Simple and Versatile Fabrication of 3D Micro-Supercapacitors Using Pneumatic Printing Combined with Intense Pulsed White Light

Abstract

Recently, rapid developments of compact mobile and wearable electronics and micro-medical devices are accelerating an increasing demand for miniaturized energy storages such as micro-supercapacitors. Graphene, a representative two-dimensional carbon material, has attracted enormous interest due to its excellent electrical, mechanical, physical and chemical properties. In particular, many efforts have been made to fabricate graphene-based micro-supercapacitors due to its large specific surface area and superior electrical conductivity. However, many of the attempted fabrication processes have drawbacks, such as complicated multiple-step procedures to create micron-sized interdigitated electrodes and usage of harmful or toxic chemicals during the etching process.

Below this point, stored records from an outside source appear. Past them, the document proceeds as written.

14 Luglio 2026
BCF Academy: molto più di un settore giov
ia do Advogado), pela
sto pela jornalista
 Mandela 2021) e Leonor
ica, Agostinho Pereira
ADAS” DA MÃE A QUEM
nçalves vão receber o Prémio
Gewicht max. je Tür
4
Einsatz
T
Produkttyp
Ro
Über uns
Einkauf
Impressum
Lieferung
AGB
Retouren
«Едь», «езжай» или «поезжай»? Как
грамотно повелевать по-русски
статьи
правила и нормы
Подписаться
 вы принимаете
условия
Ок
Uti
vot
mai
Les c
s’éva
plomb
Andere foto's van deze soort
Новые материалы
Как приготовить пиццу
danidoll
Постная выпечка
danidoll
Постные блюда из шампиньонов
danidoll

In addition, high-temperature treatment is demanded to obtain high-quality graphene materials which is suitable for high-performance graphene-based micro-supercapacitors. Therefore, simple, cost effective and energy efficient strategies are still required for the fabrication of graphene-based micro-supercapacitors. Here, we report a simple, agile and facile method for the fabrication of three-dimensionally printed micro-supercapacitors with high-aspect-ratio electrode micro-arrays using a pneumatic printing technique in conjunction with an intense pulsed white light (IPWL) technology. By using this combined method, micron-sized electrode patterns can be easily printed on diverse substrates, and graphene- or metal oxide-based three dimensional micro-patterns can be fabricated within milliseconds by irradiating the IPWL on graphene oxide or metal oxide precursor patterns, which is exceptionally faster and easier than other graphene reduction and metal oxide formation methods. The as-prepared micro-patterns are further utilized as micro-supercapacitor electrodes, and their electrochemical properties and supercapacitive performance are investigated by means of cyclic voltammetry, galvanostatic charge/discharge and electrochemical impedance spectroscopy.